## Work to be completed
Go through the listing below and show each line that has the word "University".

## Data records
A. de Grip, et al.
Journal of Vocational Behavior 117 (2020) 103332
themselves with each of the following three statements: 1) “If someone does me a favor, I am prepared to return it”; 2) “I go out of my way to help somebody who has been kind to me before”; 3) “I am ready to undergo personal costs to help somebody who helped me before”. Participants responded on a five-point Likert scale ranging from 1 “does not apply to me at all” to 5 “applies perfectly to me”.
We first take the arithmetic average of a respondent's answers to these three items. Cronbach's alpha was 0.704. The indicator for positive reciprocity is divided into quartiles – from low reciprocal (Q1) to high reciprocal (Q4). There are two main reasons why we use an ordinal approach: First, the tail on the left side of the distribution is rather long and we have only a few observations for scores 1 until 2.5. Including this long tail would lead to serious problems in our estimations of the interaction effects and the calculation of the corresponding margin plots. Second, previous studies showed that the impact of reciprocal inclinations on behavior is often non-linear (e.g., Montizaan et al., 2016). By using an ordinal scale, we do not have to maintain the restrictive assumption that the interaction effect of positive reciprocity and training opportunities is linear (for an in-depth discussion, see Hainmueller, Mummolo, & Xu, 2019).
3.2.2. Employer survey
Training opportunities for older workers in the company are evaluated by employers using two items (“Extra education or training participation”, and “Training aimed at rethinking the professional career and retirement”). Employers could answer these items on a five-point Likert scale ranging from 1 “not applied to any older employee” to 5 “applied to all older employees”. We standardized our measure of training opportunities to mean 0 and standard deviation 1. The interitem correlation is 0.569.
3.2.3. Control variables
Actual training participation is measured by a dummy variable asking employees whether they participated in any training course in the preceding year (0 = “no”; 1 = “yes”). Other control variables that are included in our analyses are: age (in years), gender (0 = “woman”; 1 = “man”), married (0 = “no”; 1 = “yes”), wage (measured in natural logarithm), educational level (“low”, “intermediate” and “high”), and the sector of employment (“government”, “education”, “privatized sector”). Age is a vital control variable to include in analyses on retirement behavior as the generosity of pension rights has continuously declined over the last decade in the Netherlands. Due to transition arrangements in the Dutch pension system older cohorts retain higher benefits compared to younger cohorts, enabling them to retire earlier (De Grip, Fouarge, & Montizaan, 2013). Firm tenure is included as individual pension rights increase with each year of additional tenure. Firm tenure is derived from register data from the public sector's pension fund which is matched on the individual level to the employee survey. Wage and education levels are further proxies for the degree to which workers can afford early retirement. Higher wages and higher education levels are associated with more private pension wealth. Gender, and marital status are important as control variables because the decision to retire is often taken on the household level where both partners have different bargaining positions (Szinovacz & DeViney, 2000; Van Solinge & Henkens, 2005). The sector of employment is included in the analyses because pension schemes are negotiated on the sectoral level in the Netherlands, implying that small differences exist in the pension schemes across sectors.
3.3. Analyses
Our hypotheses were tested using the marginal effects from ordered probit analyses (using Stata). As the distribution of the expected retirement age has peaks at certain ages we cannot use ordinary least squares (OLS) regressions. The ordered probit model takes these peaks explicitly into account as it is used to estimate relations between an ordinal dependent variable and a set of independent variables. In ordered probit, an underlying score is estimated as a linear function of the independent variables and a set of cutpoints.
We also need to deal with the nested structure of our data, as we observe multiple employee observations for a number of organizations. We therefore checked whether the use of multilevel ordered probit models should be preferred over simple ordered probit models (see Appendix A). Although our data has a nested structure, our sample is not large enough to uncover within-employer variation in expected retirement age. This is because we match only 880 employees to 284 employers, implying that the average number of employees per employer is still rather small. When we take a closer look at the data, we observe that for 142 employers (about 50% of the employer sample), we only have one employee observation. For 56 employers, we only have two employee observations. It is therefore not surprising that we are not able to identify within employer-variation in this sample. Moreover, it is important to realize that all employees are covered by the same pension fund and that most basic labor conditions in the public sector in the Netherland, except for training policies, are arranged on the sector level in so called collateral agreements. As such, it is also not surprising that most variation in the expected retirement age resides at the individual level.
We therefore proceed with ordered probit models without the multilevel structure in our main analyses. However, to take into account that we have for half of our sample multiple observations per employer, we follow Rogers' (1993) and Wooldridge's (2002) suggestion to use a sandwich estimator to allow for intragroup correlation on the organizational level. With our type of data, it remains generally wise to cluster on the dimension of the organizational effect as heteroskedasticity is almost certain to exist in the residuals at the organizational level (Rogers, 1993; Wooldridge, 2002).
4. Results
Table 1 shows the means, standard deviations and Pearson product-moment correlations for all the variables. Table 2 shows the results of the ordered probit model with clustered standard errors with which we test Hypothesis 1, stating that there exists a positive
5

...

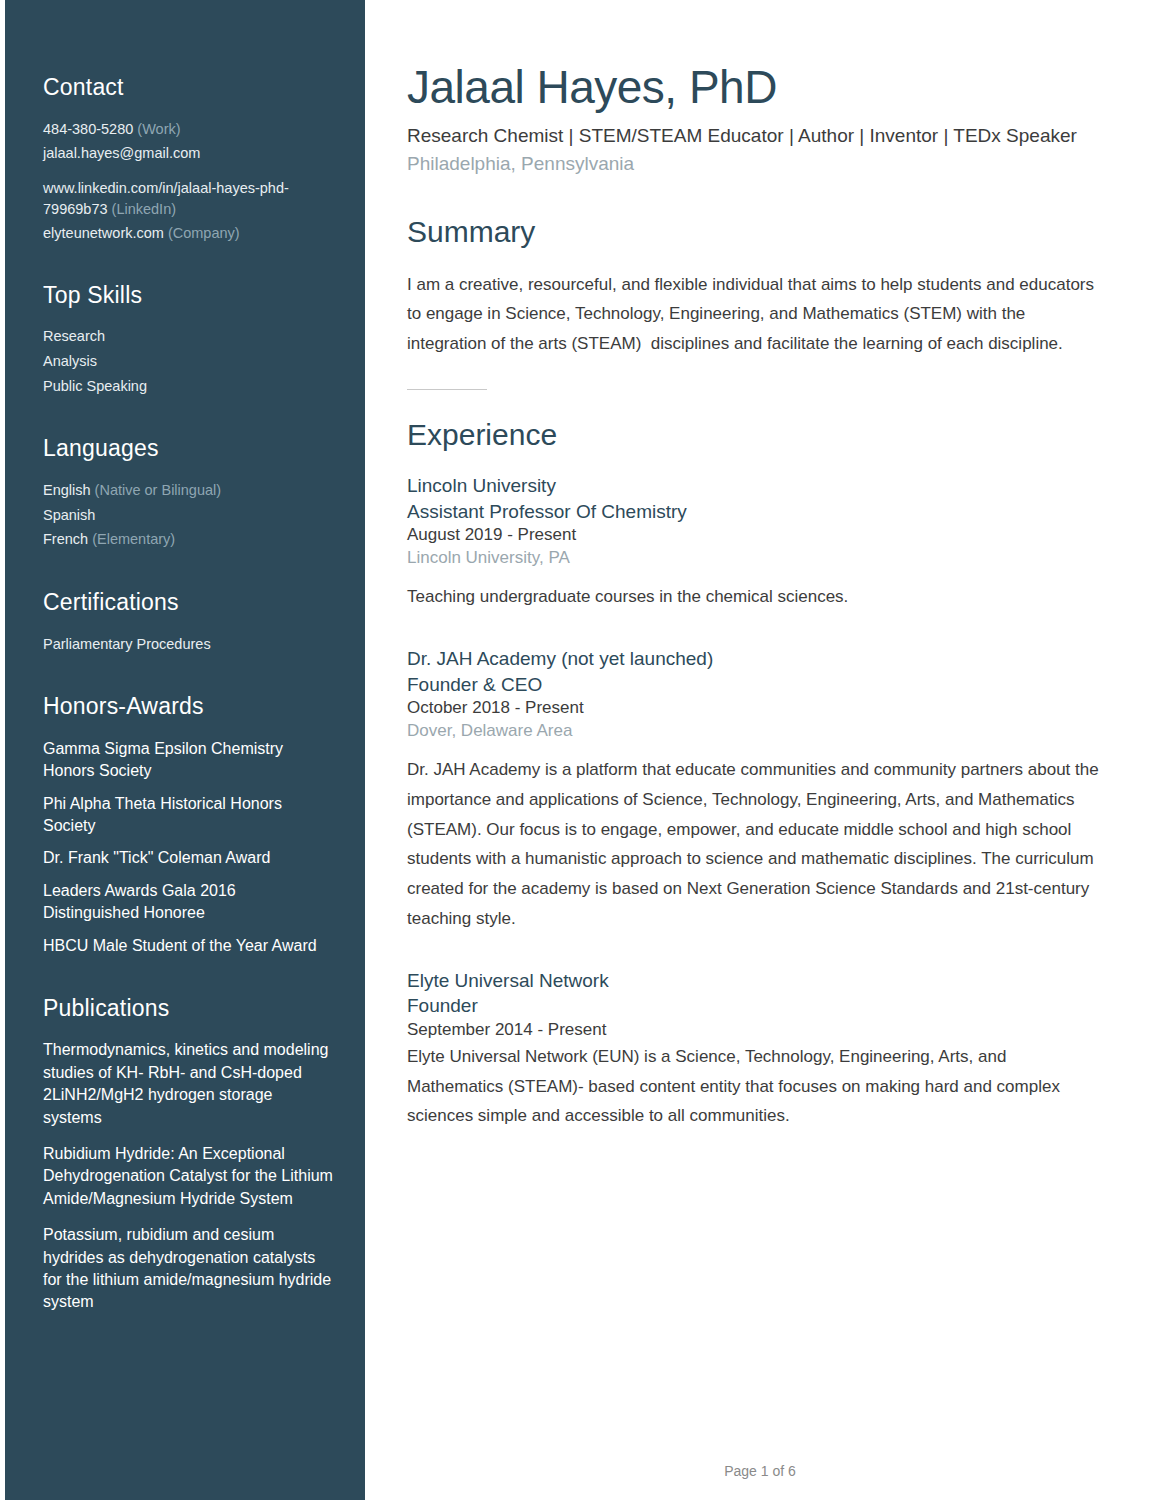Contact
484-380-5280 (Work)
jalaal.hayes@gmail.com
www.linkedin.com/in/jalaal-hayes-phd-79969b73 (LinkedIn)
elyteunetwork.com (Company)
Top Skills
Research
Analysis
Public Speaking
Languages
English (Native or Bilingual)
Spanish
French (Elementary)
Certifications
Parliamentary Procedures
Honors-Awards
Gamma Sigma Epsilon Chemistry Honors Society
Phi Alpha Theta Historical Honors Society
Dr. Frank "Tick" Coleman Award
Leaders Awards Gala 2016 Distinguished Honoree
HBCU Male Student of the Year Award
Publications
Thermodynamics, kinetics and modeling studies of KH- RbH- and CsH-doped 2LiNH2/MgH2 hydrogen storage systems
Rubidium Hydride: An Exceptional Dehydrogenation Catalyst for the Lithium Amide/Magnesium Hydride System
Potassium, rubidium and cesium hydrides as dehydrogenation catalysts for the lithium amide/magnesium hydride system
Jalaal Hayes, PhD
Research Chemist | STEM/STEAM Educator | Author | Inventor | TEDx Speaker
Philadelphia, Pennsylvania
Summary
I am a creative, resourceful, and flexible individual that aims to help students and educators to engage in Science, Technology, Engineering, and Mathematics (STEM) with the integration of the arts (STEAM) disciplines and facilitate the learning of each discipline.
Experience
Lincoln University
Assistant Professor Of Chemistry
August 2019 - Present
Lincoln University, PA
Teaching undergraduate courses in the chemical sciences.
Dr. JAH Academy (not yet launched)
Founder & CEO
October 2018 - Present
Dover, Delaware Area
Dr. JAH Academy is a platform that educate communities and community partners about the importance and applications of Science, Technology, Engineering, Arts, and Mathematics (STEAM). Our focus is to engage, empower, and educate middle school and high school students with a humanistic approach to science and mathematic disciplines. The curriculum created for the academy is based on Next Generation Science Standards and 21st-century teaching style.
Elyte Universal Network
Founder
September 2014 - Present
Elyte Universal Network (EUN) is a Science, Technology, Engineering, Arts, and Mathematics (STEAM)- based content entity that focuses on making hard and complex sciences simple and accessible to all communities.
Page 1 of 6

---

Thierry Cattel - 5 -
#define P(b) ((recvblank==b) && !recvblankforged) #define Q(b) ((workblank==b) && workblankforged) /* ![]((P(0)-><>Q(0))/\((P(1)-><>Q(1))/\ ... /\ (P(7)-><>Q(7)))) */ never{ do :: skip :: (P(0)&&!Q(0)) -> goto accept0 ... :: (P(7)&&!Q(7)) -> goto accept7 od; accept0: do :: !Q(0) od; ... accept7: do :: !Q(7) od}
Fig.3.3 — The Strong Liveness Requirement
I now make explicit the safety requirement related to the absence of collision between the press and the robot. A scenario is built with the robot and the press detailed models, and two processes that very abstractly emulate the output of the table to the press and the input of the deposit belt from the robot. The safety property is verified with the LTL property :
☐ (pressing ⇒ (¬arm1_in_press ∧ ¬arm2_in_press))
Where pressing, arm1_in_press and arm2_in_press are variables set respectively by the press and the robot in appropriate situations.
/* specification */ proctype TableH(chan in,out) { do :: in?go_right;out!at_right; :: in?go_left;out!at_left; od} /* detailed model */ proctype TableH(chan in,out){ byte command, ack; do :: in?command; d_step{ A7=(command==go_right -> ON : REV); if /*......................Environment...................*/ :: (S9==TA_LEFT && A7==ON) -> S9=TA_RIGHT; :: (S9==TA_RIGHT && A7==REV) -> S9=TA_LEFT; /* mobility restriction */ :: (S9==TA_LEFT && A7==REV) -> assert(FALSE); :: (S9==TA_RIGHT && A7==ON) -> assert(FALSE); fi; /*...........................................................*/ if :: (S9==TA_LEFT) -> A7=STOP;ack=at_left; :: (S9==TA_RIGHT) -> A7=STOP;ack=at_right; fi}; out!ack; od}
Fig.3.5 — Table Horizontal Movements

## Task response
Lincoln University
Lincoln University, PA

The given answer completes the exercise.